> _抜粋箇所_:
ETV特集第2回 「安保とその時代 “改定” への道のり」 は、 「その30年後、 東西冷戦が終焉を迎える。 世界の枠組みは大きく変わった。 その一方、 日米安保条約は変更されることのないまま現在に至っている」 と締めくくった。
■ 「普天間問題きっかけに日米安保に注目集まる
半世紀後の今、 安保の国民的論議に正面から向き合えるか」
ETV特集第3回は 「60年安保 市民たちの一か月」 と題し、 新安保条約に反対する全国の市民にスポットを当てた。
1960年5月、 自民党単独で新安保条約を強行採決。 抗議の声が全国で巻き起こった。 東京中野では 「100軒が店を閉めた」 。 造成されたばかりの団地でも主婦がデモに加わった。 山形では農民が、 函館では高校生が、 九州では三井三池鉱の炭鉱労働者が反対の声を上げた。 「声なき声の会」 のデモには 「島田を結った若い婦人まで参加した」。
国会周辺では、 沖縄出身の学生が安保反対のデモに加わっていた。 当時、 米施政権下にあった沖縄県民は、 本土との往来にはパスポートが必要だった。
米軍普天間基地のある沖縄県宜野湾市で、 伊佐さんが当時を振り返る。 「国会の近くまでデモ行進した。 警官に取り囲まれた時は逃げ出した。 パスポートを取り上げられると、 沖縄に帰れなくなる」。 沖縄出身の学生は、 パスポートを没収される危険を冒しながら、 安保闘争に参加していたのだ。
新安保条約自然成立4日前の6月15日、 10万人のデモ隊が国会に押し寄せた。 国会に突入した学生と警官隊が激突、 東大生樺美智子さんが警官隊の暴力で死亡した。
6月17日、 朝日、 毎日、 読売など新聞社が 「7社共同宣言」 を発表した。 「これまで安保反対運動に理解を示してきたマスコミが突如、 痛烈な批判を浴びせかけた」。 ナレーションが共同宣言を読み上げる。 「流血事件は、 そのよって来たる所以は別として、 議会制民主主義を危機に陥れ…暴力を用いてことを運ばんとすることは断じて許されない」。
ETV特集は、 メディアの歴史に大きな汚点を残した7社共同宣言については、 掘り下げた取材をしていない。 歌川令三元毎日新聞編集局長と石田雄元東大教授のインタビューで済ませている。 歌川氏は 「議会の動きを暴力で止めることは民主主義に反する。 言論の自由を保障している民主主義を踏みにじるのはいかんと表明した。 新聞の興奮した論調も段々治まった」 と共同宣言の効果を強調するだけで、 反省の姿勢は微塵もない。
6月19日、 新安保条約が自然承認。 岸は退陣し、 池田勇人が内閣を引き継ぐ。 日本全土を揺るがした安保反対運動は 「岸退陣とともに、 潮が引くように鎮まって行く」 。 50年前の強行採決は、 日本の国会に思考停止状態をもたらした。 安保が自動延長された70年以後は、 安保条約とは何かを徹底審議する努力を事実上放棄した。

> _作業指示_:
抜粋箇所のうち、「ETV特集第3回は 「60年安保 市民たちの一か月」」で始まり「当時、 米施政権下にあった沖縄県民は、 本土との往来にはパスポートが必要だった。」で終わる部分を一字一句違えずに書き写してください。 このあとに示す行は、ここでは一切使いません。

> _提供資料_:
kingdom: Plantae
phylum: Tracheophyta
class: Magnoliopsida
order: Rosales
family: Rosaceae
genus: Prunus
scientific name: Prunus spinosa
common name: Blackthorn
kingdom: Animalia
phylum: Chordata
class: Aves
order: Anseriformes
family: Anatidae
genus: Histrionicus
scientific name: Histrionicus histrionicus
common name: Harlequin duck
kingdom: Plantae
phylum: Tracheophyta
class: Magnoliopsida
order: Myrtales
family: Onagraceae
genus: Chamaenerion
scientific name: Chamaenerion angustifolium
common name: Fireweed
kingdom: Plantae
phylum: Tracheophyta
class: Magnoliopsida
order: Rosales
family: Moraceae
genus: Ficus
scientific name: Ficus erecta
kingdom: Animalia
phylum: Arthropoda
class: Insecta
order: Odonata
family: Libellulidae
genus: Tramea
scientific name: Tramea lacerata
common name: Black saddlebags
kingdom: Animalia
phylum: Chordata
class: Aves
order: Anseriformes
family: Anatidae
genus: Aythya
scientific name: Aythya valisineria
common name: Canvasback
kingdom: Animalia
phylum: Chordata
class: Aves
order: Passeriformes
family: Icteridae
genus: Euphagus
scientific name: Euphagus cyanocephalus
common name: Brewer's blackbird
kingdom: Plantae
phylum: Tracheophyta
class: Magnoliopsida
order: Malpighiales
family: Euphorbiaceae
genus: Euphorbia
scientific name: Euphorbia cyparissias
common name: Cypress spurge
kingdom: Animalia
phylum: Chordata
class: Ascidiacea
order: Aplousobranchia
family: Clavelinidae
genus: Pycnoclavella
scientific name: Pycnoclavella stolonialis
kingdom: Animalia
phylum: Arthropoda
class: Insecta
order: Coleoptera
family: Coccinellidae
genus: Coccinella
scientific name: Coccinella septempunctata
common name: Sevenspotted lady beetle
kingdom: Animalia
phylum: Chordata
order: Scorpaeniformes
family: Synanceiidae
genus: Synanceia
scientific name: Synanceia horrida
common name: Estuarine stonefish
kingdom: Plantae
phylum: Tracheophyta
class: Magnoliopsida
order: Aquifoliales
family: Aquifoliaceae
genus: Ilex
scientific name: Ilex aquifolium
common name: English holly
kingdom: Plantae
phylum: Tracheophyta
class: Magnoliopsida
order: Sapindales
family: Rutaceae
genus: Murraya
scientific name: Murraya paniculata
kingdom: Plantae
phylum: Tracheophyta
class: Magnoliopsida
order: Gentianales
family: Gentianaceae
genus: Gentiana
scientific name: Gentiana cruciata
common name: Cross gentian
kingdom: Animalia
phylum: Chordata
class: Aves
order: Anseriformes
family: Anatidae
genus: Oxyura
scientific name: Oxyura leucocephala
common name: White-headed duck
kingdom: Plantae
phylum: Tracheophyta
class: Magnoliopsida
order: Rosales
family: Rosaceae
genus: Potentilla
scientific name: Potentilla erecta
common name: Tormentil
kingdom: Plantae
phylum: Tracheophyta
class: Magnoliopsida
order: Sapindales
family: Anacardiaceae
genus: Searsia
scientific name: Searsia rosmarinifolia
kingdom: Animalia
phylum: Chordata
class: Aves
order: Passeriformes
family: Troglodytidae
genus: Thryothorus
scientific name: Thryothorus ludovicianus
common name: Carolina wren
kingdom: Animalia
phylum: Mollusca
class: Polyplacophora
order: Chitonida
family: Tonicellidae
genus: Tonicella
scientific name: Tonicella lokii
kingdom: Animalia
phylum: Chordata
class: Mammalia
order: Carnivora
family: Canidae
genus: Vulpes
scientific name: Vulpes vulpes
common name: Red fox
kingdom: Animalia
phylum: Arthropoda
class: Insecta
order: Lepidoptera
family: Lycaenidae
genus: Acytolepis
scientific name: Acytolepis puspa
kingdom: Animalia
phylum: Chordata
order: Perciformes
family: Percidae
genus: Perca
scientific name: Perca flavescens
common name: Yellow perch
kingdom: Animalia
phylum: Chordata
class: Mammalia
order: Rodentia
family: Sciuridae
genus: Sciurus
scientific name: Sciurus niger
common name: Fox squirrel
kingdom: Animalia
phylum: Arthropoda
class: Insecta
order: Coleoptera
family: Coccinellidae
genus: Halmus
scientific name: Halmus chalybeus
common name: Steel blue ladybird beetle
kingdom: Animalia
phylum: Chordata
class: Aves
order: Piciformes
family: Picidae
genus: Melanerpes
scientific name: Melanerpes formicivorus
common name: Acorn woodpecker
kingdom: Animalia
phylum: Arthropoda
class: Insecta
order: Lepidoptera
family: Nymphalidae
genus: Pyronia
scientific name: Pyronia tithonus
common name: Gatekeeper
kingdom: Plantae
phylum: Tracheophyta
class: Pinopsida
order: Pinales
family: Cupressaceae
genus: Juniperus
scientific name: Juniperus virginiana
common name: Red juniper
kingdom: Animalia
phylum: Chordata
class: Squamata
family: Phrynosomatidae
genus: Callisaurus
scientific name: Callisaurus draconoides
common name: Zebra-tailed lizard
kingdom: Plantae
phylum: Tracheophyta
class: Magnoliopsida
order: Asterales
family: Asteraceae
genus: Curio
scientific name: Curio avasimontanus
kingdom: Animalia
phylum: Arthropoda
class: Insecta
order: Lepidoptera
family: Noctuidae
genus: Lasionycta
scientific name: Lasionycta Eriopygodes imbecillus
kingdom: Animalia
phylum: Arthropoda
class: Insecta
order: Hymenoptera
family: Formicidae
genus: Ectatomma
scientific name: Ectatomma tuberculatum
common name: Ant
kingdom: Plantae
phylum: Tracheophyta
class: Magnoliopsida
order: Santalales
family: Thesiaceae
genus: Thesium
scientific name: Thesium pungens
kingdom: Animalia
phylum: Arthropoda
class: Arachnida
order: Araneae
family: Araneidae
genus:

> _回答_:
ETV特集第3回は 「60年安保 市民たちの一か月」 と題し、 新安保条約に反対する全国の市民にスポットを当てた。
1960年5月、 自民党単独で新安保条約を強行採決。 抗議の声が全国で巻き起こった。 東京中野では 「100軒が店を閉めた」 。 造成されたばかりの団地でも主婦がデモに加わった。 山形では農民が、 函館では高校生が、 九州では三井三池鉱の炭鉱労働者が反対の声を上げた。 「声なき声の会」 のデモには 「島田を結った若い婦人まで参加した」。
国会周辺では、 沖縄出身の学生が安保反対のデモに加わっていた。 当時、 米施政権下にあった沖縄県民は、 本土との往来にはパスポートが必要だった。